Medidata Blog

Medidata Research Highlights for 2018—Precision Medicine

As clinical research becomes more complex, researchers are increasingly turning to pioneering tools. It is amazing to witness the recent cutting-edge medical research supported by Medidata’s technology.

We’re highlighting recent research that leveraged Medidata technology—including Rave, Rave eCOA/ePRO, and Rave Omics—to overcome complex challenges, including two studies presented at the recent 60th Annual Meeting of the American Society of Hematology (ASH). These highlights are significant because they may tremendously impact future clinical research.

Broadly, the recent publications highlighted fit in three categories: precision medicine, patient-reported outcomes, and a broad category of clinical trials/epidemiology studies. We’ll highlight this recent work over the next few days in a series of posts, starting here on the theme of precision medicine.

Omics and Rare Disease

The Castleman Disease Collaborative Network (CDCN) and Medidata recently co-presented results at ASH that employed the Medidata Rave Omics machine learning platform. CDCN emphasized the value of new tools to identify distinct patient subtypes, which can guide treatment options and provide insights into treatment response and potential new drug targets.

This study represents the first use of high-quality serum proteomics data to study a rare nonmalignant lymphoproliferative disorder and assist with molecularly defining a heterogeneous disease, developing candidate diagnostic biomarkers, predicting therapy response or failure, and identifying novel candidate therapeutic targets.

Idiopathic multicentric Castleman disease (iMCD) is poorly understood, with systemic inflammation and a cytokine storm that can cause multi-organ failure and death. While interleukin-6 (IL-6) is thought to primarily drive symptoms and disease progression, ~66% of patients fail to respond to FDA-approved anti-IL-6 therapy (siltuximab).

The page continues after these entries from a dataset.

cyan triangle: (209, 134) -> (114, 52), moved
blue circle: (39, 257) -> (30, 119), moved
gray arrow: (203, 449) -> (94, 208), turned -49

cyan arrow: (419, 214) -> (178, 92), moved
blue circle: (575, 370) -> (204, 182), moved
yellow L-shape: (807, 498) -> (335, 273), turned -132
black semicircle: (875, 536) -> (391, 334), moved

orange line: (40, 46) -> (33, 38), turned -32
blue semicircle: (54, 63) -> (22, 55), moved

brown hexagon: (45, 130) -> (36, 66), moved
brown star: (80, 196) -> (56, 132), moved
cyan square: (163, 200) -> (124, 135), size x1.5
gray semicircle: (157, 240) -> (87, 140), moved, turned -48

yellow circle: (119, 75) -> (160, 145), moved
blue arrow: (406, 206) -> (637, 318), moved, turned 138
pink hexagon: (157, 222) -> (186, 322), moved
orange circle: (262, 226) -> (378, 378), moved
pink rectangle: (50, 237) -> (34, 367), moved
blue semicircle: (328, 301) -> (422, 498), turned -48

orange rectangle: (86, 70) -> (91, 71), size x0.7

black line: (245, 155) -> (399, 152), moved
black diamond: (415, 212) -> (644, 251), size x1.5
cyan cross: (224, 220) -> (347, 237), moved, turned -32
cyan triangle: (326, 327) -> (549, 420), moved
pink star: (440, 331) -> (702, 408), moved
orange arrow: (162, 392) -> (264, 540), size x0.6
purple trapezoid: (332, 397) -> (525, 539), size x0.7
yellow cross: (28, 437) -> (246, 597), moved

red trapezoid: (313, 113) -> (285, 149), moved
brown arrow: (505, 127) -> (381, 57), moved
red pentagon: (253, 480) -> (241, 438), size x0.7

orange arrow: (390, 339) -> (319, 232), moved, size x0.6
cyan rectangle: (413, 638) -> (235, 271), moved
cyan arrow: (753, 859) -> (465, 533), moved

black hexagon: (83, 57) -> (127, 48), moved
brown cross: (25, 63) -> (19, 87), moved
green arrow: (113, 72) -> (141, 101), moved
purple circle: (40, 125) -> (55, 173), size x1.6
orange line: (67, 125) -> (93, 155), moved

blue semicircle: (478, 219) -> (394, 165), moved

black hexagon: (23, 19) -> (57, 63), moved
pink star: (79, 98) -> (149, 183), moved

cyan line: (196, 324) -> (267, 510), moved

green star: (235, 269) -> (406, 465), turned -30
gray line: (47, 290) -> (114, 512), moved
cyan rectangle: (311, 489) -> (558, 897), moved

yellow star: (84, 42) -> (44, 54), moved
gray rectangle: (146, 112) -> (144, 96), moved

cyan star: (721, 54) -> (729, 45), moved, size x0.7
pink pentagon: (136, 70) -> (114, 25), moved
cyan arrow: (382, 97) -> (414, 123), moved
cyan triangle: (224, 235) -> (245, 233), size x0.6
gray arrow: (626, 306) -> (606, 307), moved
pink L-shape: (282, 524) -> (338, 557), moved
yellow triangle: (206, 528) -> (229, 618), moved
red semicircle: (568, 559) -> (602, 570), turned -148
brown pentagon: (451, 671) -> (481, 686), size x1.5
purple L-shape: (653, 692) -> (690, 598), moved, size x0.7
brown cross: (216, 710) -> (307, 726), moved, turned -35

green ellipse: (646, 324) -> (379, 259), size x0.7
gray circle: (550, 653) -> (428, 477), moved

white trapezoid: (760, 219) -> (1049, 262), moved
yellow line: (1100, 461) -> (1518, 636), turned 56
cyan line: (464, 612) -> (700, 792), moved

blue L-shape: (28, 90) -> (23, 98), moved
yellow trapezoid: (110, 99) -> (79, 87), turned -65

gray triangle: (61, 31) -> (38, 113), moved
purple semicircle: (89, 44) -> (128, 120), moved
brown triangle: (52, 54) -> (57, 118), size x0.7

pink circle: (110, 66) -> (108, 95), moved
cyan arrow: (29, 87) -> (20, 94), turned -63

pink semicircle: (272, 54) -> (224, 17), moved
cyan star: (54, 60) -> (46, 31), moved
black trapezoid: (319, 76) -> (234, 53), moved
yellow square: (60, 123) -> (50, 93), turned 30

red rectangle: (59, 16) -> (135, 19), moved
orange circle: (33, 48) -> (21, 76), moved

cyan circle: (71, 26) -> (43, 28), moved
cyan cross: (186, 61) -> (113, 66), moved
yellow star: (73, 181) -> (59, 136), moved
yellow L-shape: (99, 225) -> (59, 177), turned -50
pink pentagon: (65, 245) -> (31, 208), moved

By examining iMCD patient serum proteomes during disease flare, investigators could align this data with the previous patient response data from anti-IL6 treatment to obtain molecular insights into iMCD and identify biomarkers of response to anti-IL6 therapy. Clustering baseline proteomic data for iMCD patients resulted in six patient clusters; of the analytes among the strongest differentiators include cytokines, chemokines, and inflammatory molecules. These previously undiscovered proteomically distinct iMCD subtypes or disease states can inform treatment options.

Real-time Tumor Mutation Profiling

In a study published in JCO Precision Oncology, investigators assessed the potential for real-time detection of mutations in patients with metastatic tumors using fine-needle biopsy (FNB) and liquid biopsy for minimally invasive tumor sampling.

Eligible patients with advanced solid tumors were prospectively recruited, and investigators conducted mutation profiling using matched tumor DNA from biopsies followed by targeted next-generation DNA sequencing. Medidata Rave captured and stored profiling results.

Actionable mutation results were concordant in 28 (96%) of 29 biopsy pairs. Six of nine actionable mutations (67%) found by biopsy were detectable in circulating tumor DNA (ctDNA). Two more were found exclusively in ctDNA. The authors suggest their optimized protocols can be used to routinely monitor for tumor mutation profiling to identify actionable mutations.